Glimpse into supporting the loved ones who are supporting you
I have written about how loved ones can support someone who is sick; a vital aspect in your recovery. Today I want to write about how the one who is sick can help those people who are providing the support.
I find that it is easy to fall into the trap of self pity, and who wants to be around a self pitying sack of bones?! Yes, maybe every inch of your body is hurting, your heart is pounding, your head is spinning, you feel like your lunch may reappear, and at any moment your whole abdomen will cave in on itself in a volcano-like erruption! Sure, I think most people would agree, this feeling would justify ripping someone’s head off because they don’t do what you want!! But is that really going to help?! Because, that is only going to make them walk off in a huff, and you are left feeling like the lava is errupting all by yourself. Not helpful. Lava errupting from your chest is definetly something you want to go through with someone else!!
Does anyone know any good techniques to get through these situations? Unfortunately, making all those around you into mind readers is not an option.
I am trying to remember to take a breath, to have a quick chat to myself, and remind myself they are trying to help and that even though it is going to take a lot of energy to summon the words to explain what you want, it is going to be a lot easier than trying to apologise later. And not even that; why is it fair to make someone you love feel like crap because you feel like a live volcano. (Sure, easier said than done!).
Someone I know who has a long term illness, takes this approach. She gives herself an allotted time period to feel self pity, sadness, anger, and frustration. She lets herself dwell and be indulgent in the feeling. And then she stops, and she gets on with life. I am always in awe of this, but if you can practise this, then it is really a good way to deal with it. You can’t stop those feelings completely; that is not healthy either, so by letting yourself have them and then taking a breath and getting on with things, is going to make you feel a bit stronger.
Helping those people understand what you feel is also another thing I think will help. I know if I wasn’t going through this, I would not understand the feeling of having absolutely no energy. I don’t mean, gee I am tired, I have not stopped all day kind of no energy. I mean the kind of no energy that means even lying down you feel exhausted; that just rolling over in your bed needs determination. So sometimes, words are even a hassle. Even experiencing it, I am surprised sometimes. The effort required to do the most basic things can be massive. When your brain is churning and it is hard to follow a conversation, it is so difficult to put the words together to explain something, or to talk nicely to someone!
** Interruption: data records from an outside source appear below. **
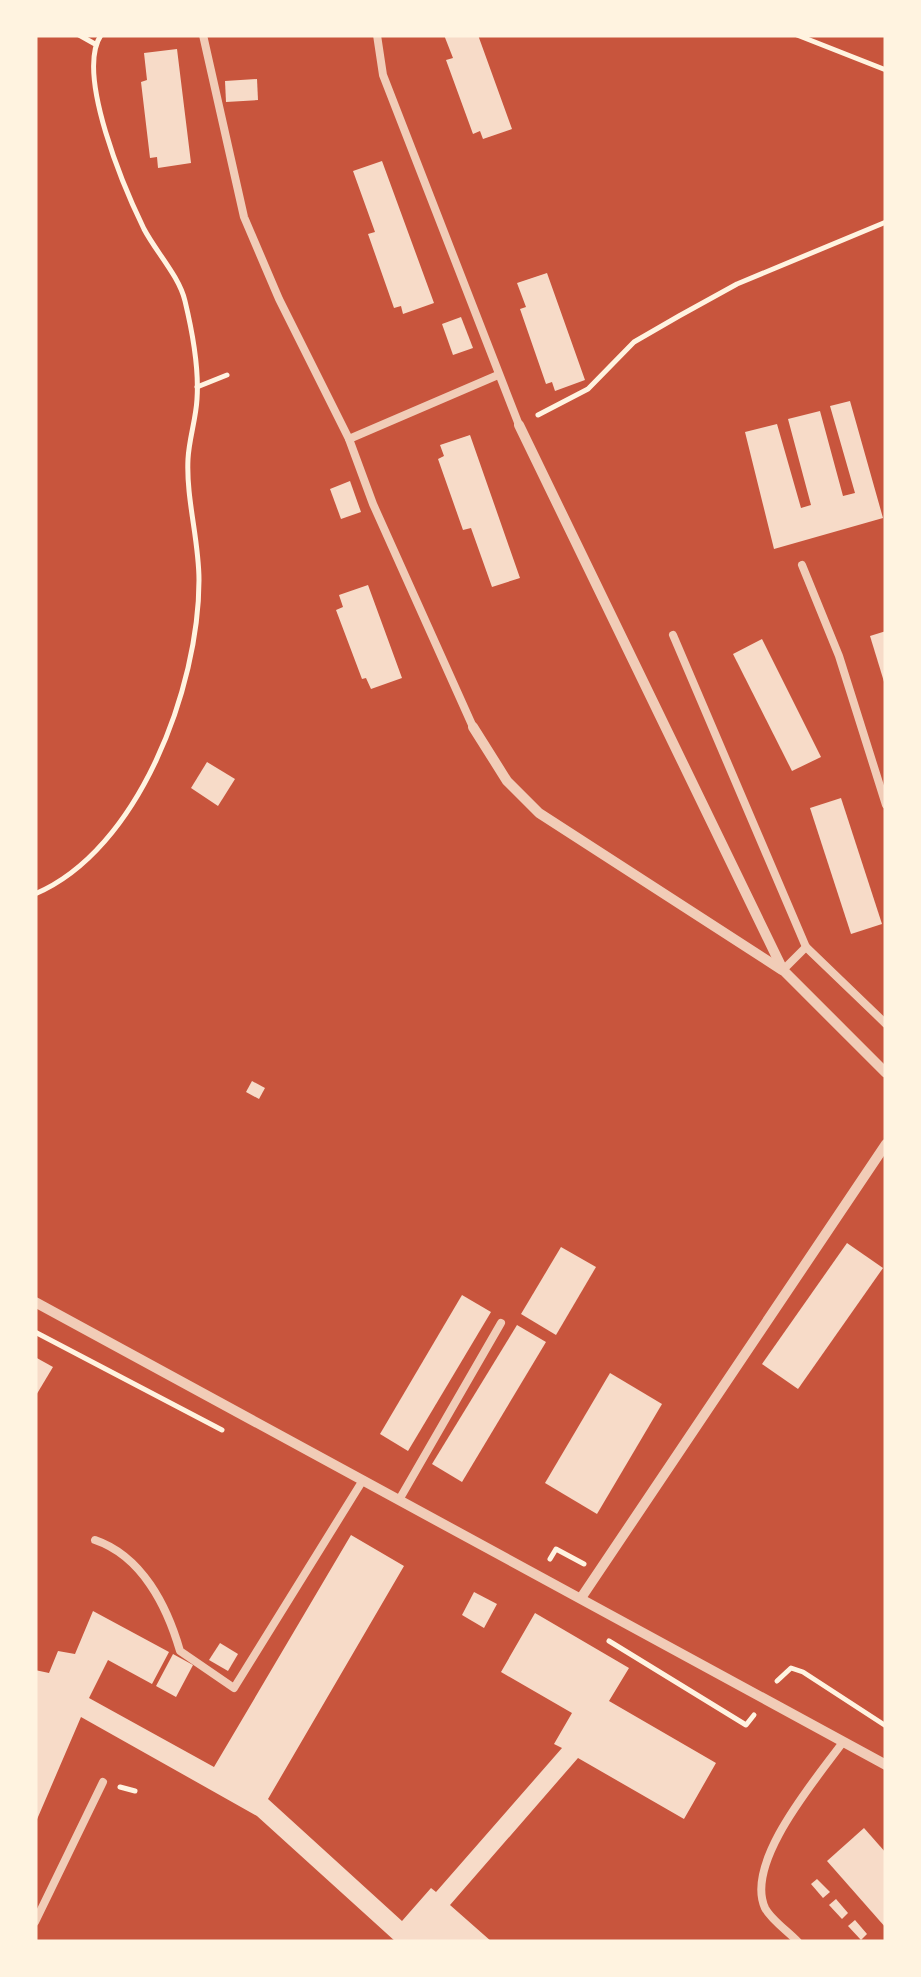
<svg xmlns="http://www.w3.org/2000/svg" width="921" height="1977" viewBox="0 0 921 1977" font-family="Signika,sans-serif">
  <rect width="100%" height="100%" fill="#c8553d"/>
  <g fill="#f7dbc8">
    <polygon points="444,35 478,35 512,129 483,139 480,131 473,134 446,60 453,58"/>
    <polygon points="177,49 191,163 158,168 157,157 150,158 141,82 147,80 144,53"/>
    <polygon points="257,79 258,100 226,102 225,81"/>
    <polygon points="382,161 434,303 403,314 401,306 394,308 368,234 375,232 353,171"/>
    <polygon points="547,273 585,380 555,391 552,382 546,384 520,309 526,307 517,283"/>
    <polygon points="461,317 473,348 453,355 442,324"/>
    <polygon points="850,401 883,518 774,549 745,432 777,424 801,508 811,505 788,419 820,411 843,496 855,493 830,406"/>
    <polygon points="470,435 520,578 492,587 471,528 463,530 438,459 444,456 440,445"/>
    <polygon points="350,481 361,512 341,519 330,489"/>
    <polygon points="368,585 402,678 371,689 366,678 362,679 336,610 343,607 339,595"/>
    <polygon points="886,631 886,684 885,685 870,636"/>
    <polygon points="762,639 821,757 792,771 733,654"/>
    <polygon points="207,762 235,779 218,806 191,788"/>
    <polygon points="841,798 882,924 851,934 810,808"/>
    <polygon points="252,1081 265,1088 259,1099 246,1092"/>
    <polygon points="847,1243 883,1268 798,1389 762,1364"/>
    <polygon points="561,1247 596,1267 556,1335 521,1314"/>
    <polygon points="462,1295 491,1312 408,1451 380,1434"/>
    <polygon points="517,1325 546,1342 462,1482 432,1464"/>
    <polygon points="35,1357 53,1367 35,1397"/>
    <polygon points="610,1373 662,1404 597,1514 545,1483"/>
    <polygon points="351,1535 404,1566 268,1799 402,1921 431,1888 436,1892 562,1748 554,1744 572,1713 501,1672 535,1613 629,1668 609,1701 716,1763 684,1819 578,1758 450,1905 492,1942 396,1942 257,1816 81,1717 35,1824 35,1670 49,1673 58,1651 75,1654 93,1611 169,1652 152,1684 108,1660 89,1698 214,1767"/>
    <polygon points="474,1592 497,1604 484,1628 462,1615"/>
    <polygon points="220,1643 238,1654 228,1671 209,1660"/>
    <polygon points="173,1654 193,1665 176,1697 156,1686"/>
    <polygon points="864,1828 886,1853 886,1928 827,1861"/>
    <polygon points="817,1879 830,1892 823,1898 811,1884"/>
    <polygon points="836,1899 848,1913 842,1919 829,1905"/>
    <polygon points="855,1920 867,1934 861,1940 848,1926"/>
  </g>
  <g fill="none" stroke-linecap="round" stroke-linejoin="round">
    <g stroke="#fff3e0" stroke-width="5">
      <polyline points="79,35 95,44"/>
      <polyline points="797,35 886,70"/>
      <polyline points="197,387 227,375"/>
      <polyline points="538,415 588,389 634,342 679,316 737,284 886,222"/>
      <path d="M 35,894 C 139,850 199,687 199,580 C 199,540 186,499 188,459 C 189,439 196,419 197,399 C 199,370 192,330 185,301 C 179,276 156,252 144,229 C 125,190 75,74 101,35"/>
      <polyline points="35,1332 222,1430"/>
      <polyline points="550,1559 556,1549 584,1564"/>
      <polyline points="609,1641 746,1725 754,1715"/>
      <polyline points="777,1681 791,1668 803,1672 886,1726"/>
      <polyline points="120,1787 135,1791"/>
    </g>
    <g stroke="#f1ccb7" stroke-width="8">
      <polyline points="203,35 244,217 279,299 349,439 373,504 473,727"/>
      <polyline points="377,35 383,75 519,425"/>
      <polyline points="349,439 498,375"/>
      <polyline points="802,565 839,656 886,805"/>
      <polyline points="673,635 806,947 886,1024"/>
      <polyline points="783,970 806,947"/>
      <polyline points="399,1500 501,1323"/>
      <path d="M 95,1540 C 142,1556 167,1606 180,1651 L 234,1688 L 363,1480"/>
      <polyline points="35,1922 103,1782"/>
      <path d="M 798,1942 C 789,1932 771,1920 765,1908 C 744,1862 817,1778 843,1742"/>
    </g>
    <g stroke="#f1ccb7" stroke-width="10">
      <polyline points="519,425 783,970 886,1073"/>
      <polyline points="473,727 507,781 539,813 782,970"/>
      <polyline points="35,1302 886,1765"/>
      <polyline points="581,1598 886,1144"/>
    </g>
  </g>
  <rect width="921" height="1977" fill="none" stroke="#fff3e0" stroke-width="75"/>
</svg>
Let people understand the feeling of frustration and disapointment you feel about being in this siutation too. When you feel sad that you can’t go out to a party or a dinner invite because you feel too sick, then you need to talk to someone about how that makes you feel, and that you would really like some company to make up for it (instead of saying nothing and then feeling angry that they went out and left you alone). Sure, there needs to be something from their end too, as it isn’t your fault you are sick and they need to think about sacrifising a little so that you can be a little happier (and then you will be nicer and then they will be happier too!!).
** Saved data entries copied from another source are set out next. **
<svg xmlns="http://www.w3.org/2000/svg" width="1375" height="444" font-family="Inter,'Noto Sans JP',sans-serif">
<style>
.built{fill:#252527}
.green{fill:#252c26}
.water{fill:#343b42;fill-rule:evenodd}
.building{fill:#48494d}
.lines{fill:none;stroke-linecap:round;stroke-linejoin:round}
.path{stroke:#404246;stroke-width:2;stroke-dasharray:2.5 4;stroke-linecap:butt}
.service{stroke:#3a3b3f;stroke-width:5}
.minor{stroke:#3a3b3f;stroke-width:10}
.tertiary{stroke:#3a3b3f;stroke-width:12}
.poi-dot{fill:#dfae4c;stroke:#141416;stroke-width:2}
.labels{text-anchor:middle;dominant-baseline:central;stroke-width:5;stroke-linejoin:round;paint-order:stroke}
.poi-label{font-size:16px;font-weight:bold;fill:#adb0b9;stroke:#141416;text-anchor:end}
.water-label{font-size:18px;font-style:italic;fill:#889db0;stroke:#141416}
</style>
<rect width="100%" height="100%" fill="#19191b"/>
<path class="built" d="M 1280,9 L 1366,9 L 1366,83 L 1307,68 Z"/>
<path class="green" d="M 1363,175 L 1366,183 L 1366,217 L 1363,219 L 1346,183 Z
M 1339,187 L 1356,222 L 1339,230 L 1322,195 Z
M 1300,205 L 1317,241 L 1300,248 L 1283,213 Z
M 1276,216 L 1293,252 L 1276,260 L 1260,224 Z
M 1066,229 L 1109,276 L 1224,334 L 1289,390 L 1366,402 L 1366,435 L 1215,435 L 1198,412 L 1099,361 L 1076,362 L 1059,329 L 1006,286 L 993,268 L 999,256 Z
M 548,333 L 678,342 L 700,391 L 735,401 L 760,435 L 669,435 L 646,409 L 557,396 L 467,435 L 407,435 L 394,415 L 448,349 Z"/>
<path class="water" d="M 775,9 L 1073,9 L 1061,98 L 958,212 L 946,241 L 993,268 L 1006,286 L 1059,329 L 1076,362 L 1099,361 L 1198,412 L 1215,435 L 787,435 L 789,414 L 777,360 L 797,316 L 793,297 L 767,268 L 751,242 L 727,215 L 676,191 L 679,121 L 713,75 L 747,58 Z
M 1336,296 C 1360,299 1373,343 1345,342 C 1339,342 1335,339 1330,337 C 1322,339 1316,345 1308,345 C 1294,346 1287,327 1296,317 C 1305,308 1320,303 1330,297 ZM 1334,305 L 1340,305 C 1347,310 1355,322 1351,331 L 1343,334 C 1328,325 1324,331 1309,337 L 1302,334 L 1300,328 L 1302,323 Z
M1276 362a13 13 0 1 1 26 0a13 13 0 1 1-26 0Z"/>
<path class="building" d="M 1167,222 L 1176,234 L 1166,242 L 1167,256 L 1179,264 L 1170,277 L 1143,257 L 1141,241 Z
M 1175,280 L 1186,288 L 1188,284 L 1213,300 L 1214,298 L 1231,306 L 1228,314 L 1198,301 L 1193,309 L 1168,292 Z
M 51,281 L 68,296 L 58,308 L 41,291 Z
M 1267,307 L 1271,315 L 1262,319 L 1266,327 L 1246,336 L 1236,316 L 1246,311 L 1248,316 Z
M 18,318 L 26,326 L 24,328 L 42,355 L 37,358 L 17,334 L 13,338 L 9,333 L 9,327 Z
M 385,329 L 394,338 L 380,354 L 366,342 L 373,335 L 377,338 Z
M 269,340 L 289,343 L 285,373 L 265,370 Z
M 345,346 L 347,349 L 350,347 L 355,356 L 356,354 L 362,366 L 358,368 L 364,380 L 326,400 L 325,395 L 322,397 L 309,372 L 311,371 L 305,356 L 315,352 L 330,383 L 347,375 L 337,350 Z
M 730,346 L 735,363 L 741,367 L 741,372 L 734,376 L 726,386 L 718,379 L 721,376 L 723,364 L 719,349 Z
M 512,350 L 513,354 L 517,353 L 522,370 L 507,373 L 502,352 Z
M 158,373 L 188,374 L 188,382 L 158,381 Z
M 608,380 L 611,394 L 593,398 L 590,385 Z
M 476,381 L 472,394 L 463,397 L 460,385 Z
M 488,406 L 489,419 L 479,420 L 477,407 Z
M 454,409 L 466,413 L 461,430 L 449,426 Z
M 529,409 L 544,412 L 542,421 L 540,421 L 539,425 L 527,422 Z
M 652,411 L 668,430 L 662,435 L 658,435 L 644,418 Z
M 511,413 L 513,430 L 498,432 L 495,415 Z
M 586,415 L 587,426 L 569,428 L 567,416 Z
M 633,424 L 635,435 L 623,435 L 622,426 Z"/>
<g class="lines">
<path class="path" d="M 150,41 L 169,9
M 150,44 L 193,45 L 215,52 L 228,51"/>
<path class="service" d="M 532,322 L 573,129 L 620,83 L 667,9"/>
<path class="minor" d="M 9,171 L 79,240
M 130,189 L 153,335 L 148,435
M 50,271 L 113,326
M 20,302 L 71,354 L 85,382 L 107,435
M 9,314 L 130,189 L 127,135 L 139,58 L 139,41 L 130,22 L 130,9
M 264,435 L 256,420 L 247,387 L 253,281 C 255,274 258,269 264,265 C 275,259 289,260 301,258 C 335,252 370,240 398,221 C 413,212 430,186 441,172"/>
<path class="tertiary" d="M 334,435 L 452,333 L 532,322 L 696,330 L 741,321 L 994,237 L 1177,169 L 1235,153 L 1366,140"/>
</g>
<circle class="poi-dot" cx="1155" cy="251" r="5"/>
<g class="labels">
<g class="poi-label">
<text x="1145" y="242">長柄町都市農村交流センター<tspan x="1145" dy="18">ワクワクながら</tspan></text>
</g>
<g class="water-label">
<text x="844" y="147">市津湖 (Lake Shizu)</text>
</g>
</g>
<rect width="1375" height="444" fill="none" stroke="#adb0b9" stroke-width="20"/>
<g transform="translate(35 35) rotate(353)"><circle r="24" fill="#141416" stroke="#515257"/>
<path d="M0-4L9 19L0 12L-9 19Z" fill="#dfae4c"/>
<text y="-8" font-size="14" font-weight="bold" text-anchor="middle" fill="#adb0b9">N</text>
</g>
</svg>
Another thing that I think is important is to give as much as you can on your good days. Don’t over do it and wipe yourself out of course, but if you get a good day, or a few hours or even a twenty minute slot when you feel a bit more reasonable, then have a nice chat where you can be focused on the other person, or give lots of smiles, or go out and do something. Whether this is with your partner, your family or with friends, they will appreciate seeing the real you, and you will feel good for it too. Take advantage of the good moments and not just for your benefit but for them too.
Obviously, these suggestions are easier said than put into practise. But by not taking the people who are supporting you into account, the fall out can be monumental, and can affect your health too. They are your partner/family/friends because you love them and they love you; ultimately you all need to remember that and not let any illness beat that.